Ryan Madson/Dave Coggin/Bud Smith: I'm assuming here that Amaury Telemaco has already locked up one of the two available positions in the bullpen, and these three pitchers are competing for the final spot. Again, we have a situation where the Phillies have a young stud with options left in Ryan Madson. Both Coggin and Smith are out of options and both are also coming off injury-marred seasons. Smith has not looked particularly sharp this spring and was designated for assignment on Wednesday, but both Coggin and Madson have thrown well, with the exception of Coggin's outing against Toronto Wednesday night. So, what to do?

Smith has always been a little bit of an enigma, but then again he's a lefthander from California so that may be redundant. After compiling a 17-2 record between AA and AAA in 2000, Smith was called up to St. Louis in June of 2001. On September 3rd of that year, he became only the 16th rookie in history to pitch a no-hitter, en-route to a 6-3 record and 3.85 ERA in 14 starts. It's been a rough downhill ride from there for Mr. Smith, as he has been plagued by injury and inconsistency. Previously considered a key part of the Scott Rolen trade, it seems likely that Smith will be in a different uniform shortly. The Phillies are shopping him around to try to get a return on their investment and have ten days to trade or release him. The Phillies would love it if Smith cleared waivers and they could assign him to AAA Scranton, but that's not likely.

Dave Coggin has pitched 10 scoreless innings in 7 appearances this spring. Rising to the challenge, rookie Ryan Madson has a 2.16 ERA in 8 and 1/3 innings, and has impressed Larry Bowa and pitching coach Joe Kerrigan. Despite Coggin's outstanding numbers, the Phillies may be laying the groundwork to place him on the DL to begin the season, by commenting on the lack of velocity on his fastball. This may be a means of keeping both of them, allowing Madson to go north with the big club for a few weeks before optioning him back to AAA where he can pitch every fifth day.

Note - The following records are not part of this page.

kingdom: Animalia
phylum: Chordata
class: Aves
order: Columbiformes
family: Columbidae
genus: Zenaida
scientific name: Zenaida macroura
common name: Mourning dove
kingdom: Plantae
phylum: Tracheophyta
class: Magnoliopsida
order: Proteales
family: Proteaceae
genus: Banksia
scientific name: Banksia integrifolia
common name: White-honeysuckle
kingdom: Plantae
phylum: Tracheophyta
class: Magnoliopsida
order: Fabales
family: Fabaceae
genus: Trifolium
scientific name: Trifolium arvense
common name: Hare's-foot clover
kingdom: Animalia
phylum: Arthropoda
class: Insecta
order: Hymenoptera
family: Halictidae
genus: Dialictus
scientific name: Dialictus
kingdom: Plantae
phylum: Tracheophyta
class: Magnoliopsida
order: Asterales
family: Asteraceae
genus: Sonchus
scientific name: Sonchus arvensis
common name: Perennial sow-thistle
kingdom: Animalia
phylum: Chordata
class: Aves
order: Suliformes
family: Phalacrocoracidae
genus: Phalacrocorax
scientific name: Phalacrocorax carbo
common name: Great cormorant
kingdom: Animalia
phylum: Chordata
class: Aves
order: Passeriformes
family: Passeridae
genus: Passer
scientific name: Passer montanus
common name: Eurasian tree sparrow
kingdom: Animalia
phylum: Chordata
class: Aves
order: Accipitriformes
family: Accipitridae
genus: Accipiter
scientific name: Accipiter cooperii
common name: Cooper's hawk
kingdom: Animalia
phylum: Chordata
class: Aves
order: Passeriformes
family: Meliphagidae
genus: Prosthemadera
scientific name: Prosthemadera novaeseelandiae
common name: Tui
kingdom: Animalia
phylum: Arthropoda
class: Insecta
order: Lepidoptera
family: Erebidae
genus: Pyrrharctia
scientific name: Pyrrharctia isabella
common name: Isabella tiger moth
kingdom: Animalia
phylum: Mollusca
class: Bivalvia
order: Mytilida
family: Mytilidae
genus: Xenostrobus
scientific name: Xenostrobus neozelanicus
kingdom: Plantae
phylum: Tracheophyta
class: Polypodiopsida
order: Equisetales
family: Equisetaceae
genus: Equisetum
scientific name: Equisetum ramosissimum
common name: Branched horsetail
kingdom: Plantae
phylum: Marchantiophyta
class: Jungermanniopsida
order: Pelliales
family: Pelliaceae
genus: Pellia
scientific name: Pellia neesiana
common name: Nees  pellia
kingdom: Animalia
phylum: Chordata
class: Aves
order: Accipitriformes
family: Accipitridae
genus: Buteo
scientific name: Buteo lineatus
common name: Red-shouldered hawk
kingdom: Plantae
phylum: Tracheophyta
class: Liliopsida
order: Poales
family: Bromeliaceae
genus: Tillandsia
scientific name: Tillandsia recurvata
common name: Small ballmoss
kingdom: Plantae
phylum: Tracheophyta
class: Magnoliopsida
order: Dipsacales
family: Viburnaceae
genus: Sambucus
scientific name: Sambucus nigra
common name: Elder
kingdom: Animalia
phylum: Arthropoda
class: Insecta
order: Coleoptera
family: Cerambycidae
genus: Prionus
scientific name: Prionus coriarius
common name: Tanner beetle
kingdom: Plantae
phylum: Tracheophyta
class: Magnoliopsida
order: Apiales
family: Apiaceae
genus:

This is very similar to the Chase Utley situation, except that I think Coggin is much better suited for a bullpen role than Madson. I don't see any scenario, outside of a true injury, that would make sense for Madson to sit on the bench in Philadelphia instead of working regular innings at AAA. The major league season is a marathon, not a sprint, and there will be opportunities later in the season when the Phils will likely need Madson's arm. It doesn't take much vision to see shades of Marty Bystrom, so it makes more sense to keep the veteran Coggin in the bullpen and allow Madson to get regular work in his second season at AAA.

Once again, these final roster spots are about role players, and neither Chase Utley nor Ryan Madson are part-time players. Perhaps Utley can get regular at bats off the Phillies bench, but probably not without a long-term injury to a regular. His future with this club hinges on whether the Phillies want to commit long-term to him or Placido Polanco. On the other hand, Madson is a starter – period dot. At 23-years old, and with the Phillies looking at potentially losing Millwood and Milton from their starting rotation next year, Madson figures prominently in the future of this franchise. He needs to hone his craft with as many regular starts as possible, and Scranton/Wilkes-Barre is the only place where that is going to happen. Dave Coggin has pitched well, his velocity is improving every day, and he deserves to make this team. Now is the Time.